Segment Start: Exercise material

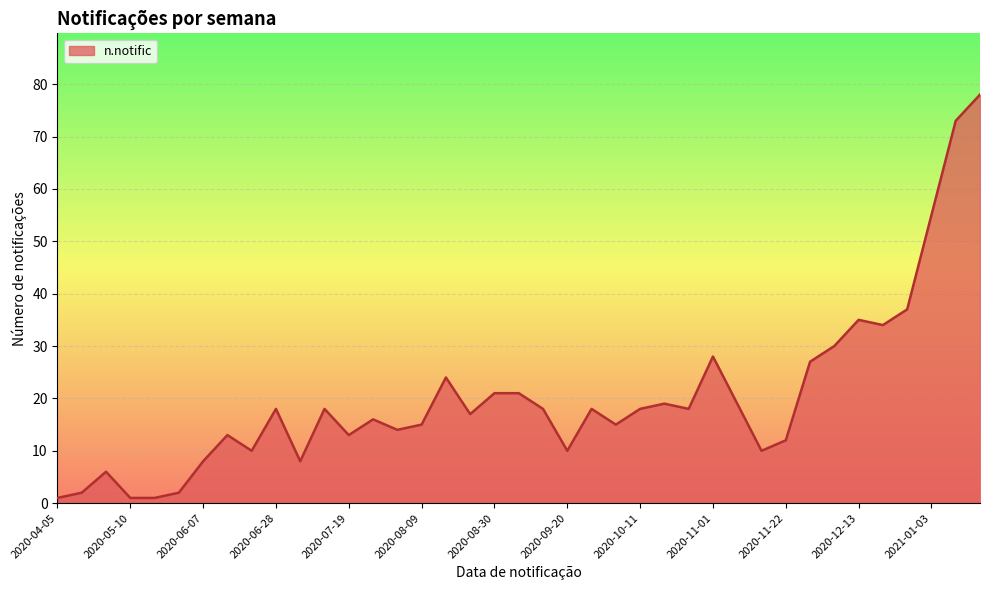

What is the difference between the maximum and minimum values?

77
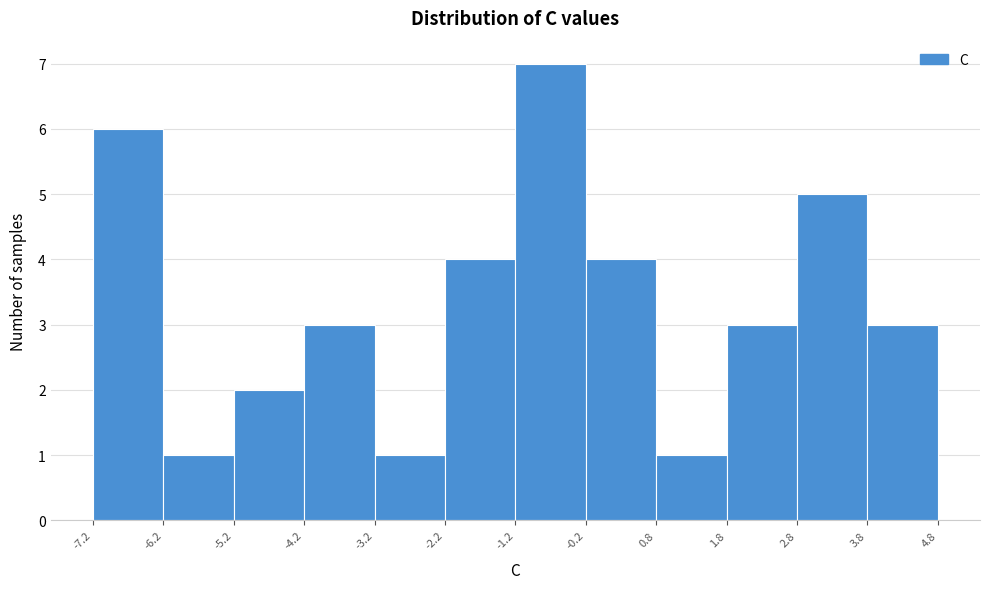

What is the height of the bar covering -3.2 to -2.2 on the x-axis? The values are not printed on the chart, so give them approximately, as read against the axis.

1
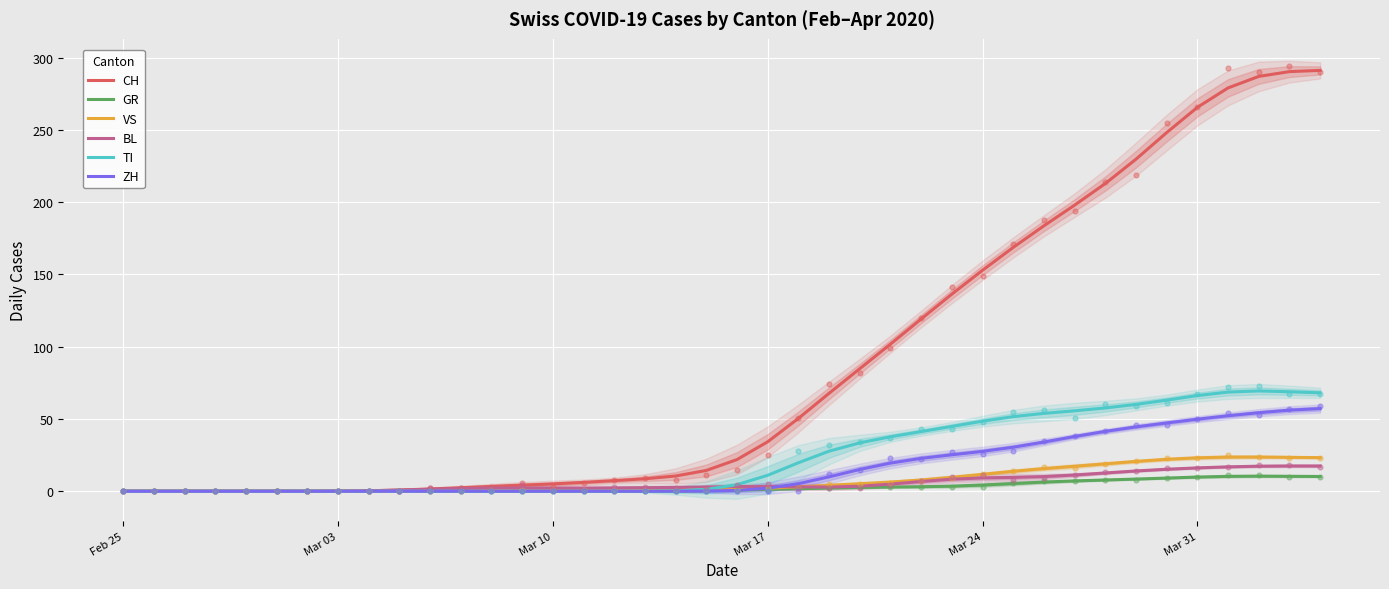

At how many categories does at least one series exceed 266?

4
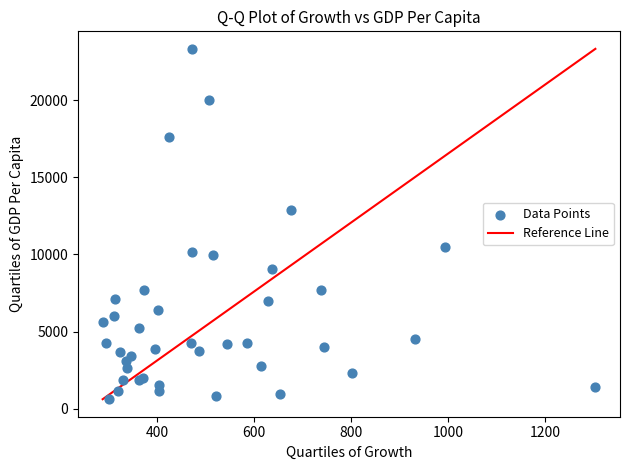

What Y value in the scatter plot is closest to 11968?

12896.1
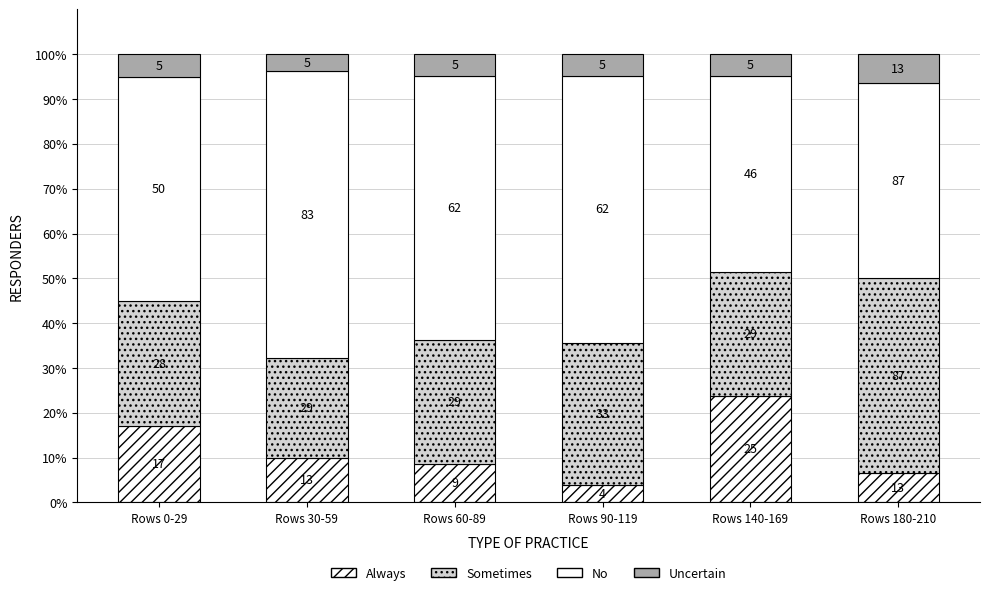

Does the chart contain any negative values?

No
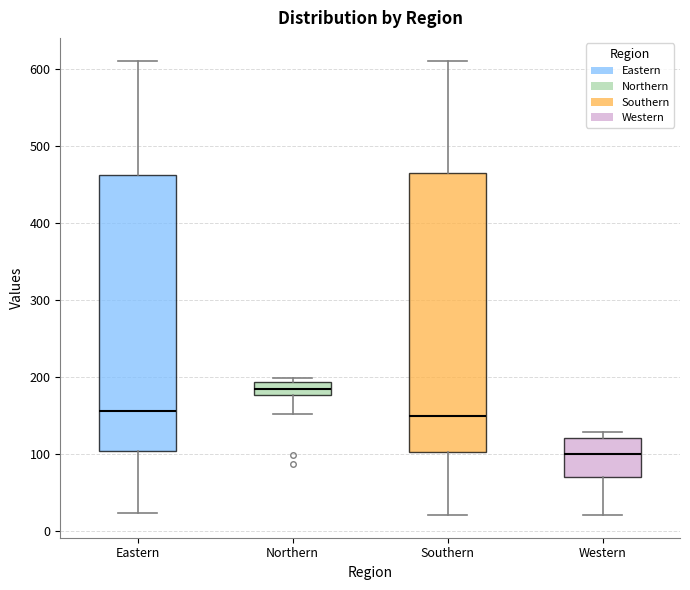

Where is the upper edge of the box for Eastern on the y-axis? The values are not printed on the chart, so give them approximately, as read against the axis.

460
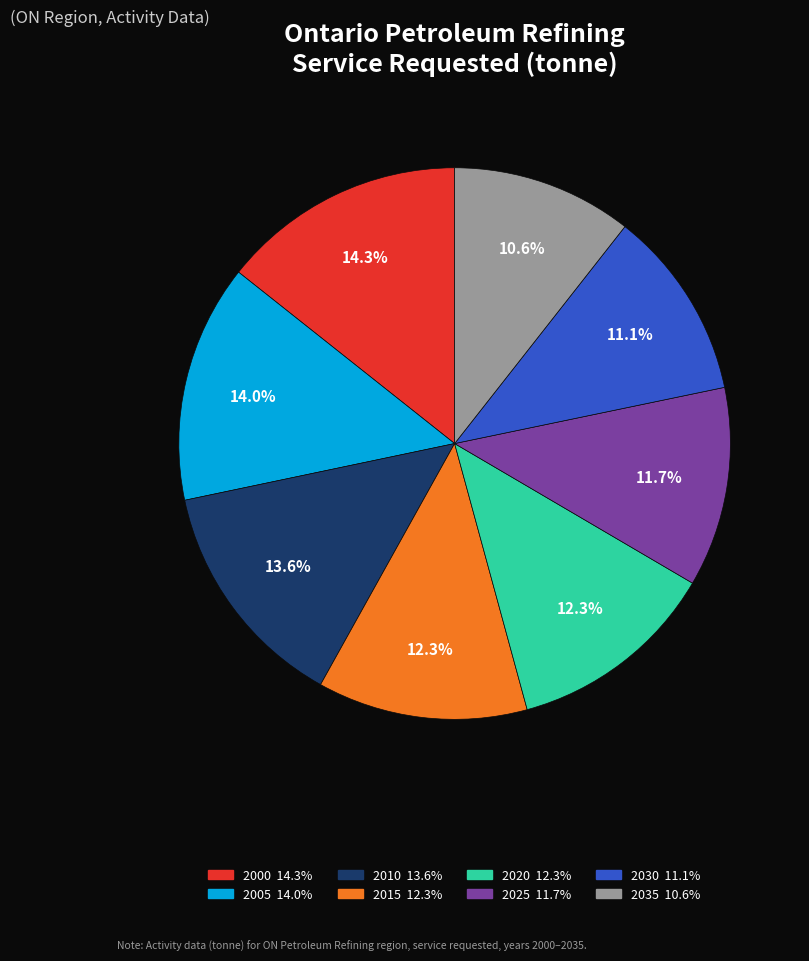

True or false: 2025 accounts for 12% of the total.

True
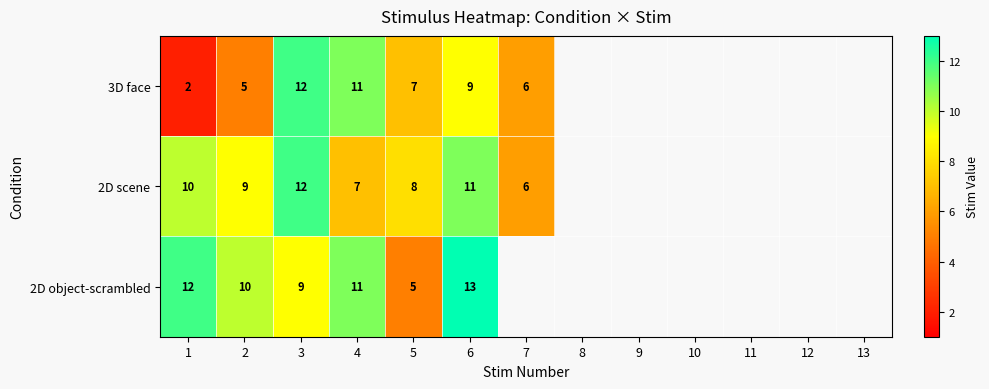

The 3D face series shows 14 at 6. True or false?

False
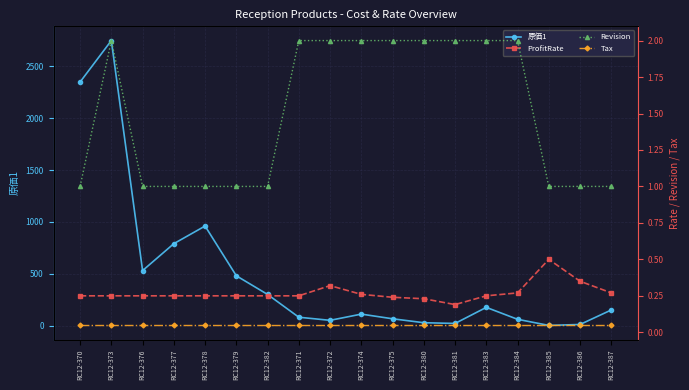

Rank the series by their maximum value, from highest to lowest.

原価1, Revision, ProfitRate, Tax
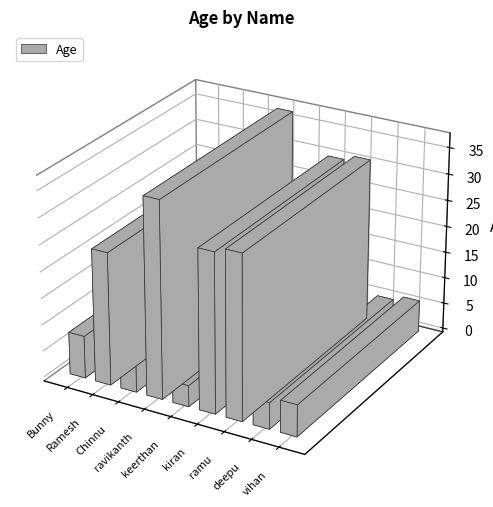

The chart shows a value of 40 at kiran. True or false?

False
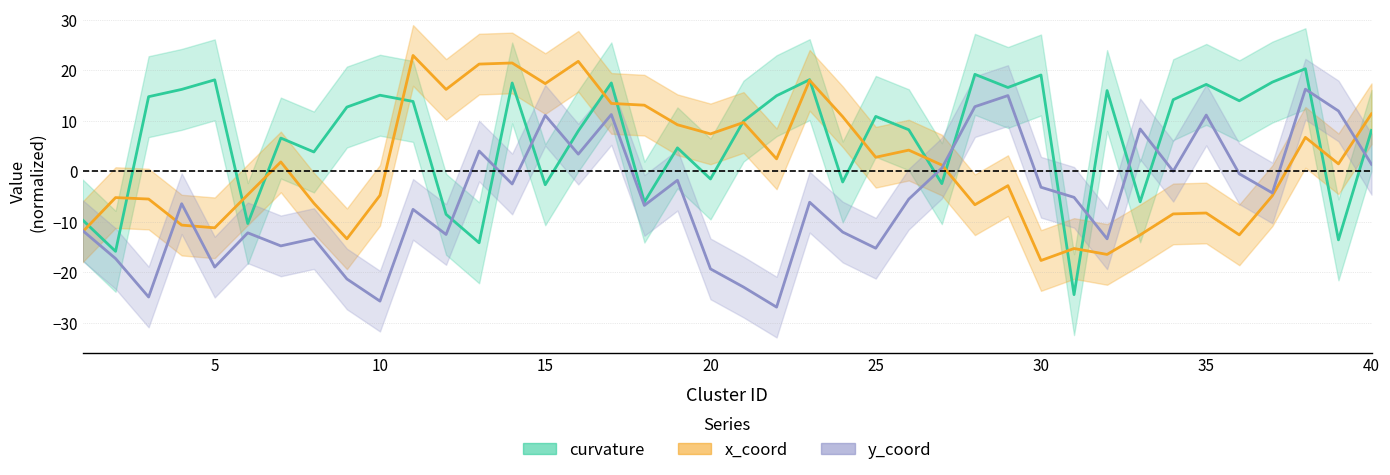

The value of curvature at 39 is -13.6. True or false?

True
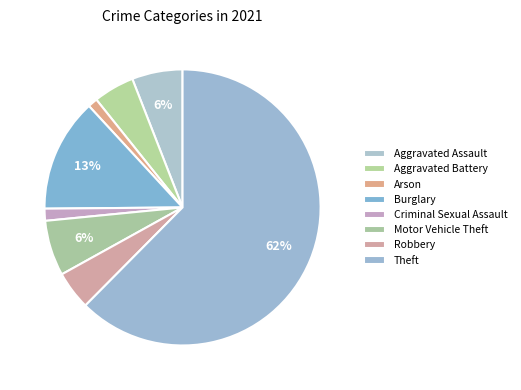

Count the number of slices in the pie.

8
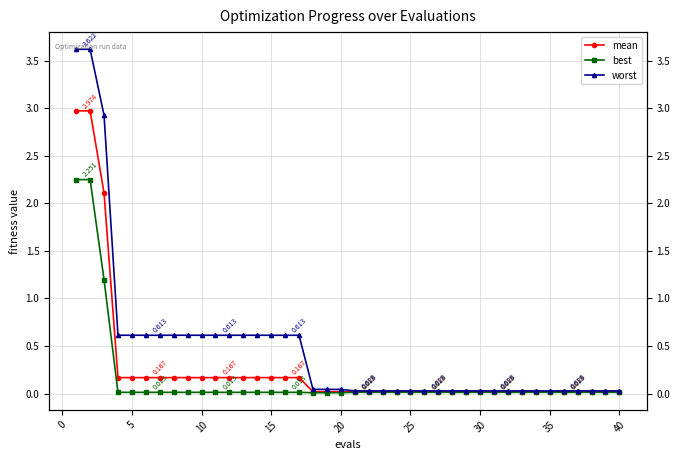

At which label is worst closest to 1?

10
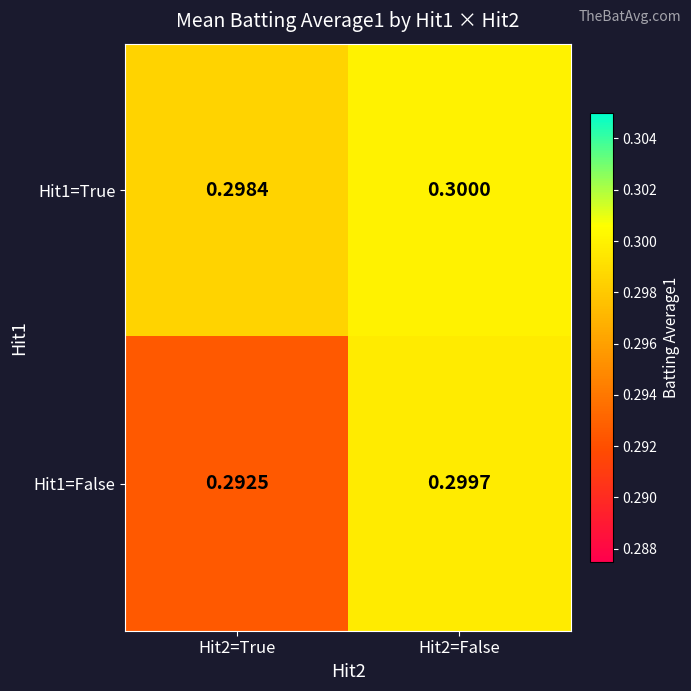

Is the value of Hit1=False at Hit2=False greater than the value of Hit1=True at Hit2=True?

Yes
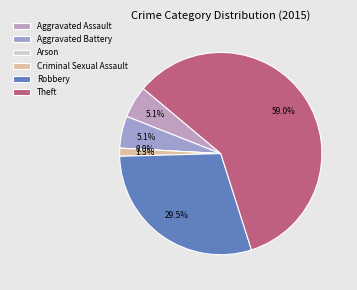

Which slice represents more than half of the pie?

Theft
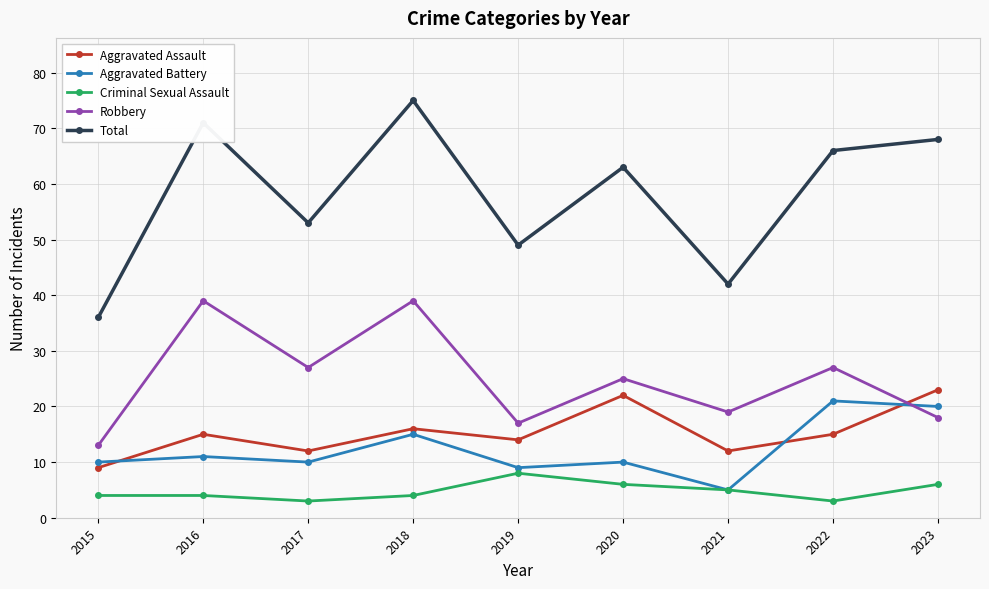

What are all the series names shown in the legend?

Aggravated Assault, Aggravated Battery, Criminal Sexual Assault, Robbery, Total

Segment End: Exercise material

> [What needs to be done] Return the stretch of items above from the line containing "Is the value" through the end of the items, copied word for word, and leave the pictures out of your answer.

> [Solution to this task]
Is the value of Hit1=False at Hit2=False greater than the value of Hit1=True at Hit2=True?

Yes

Which slice represents more than half of the pie?

Theft

What are all the series names shown in the legend?

Aggravated Assault, Aggravated Battery, Criminal Sexual Assault, Robbery, Total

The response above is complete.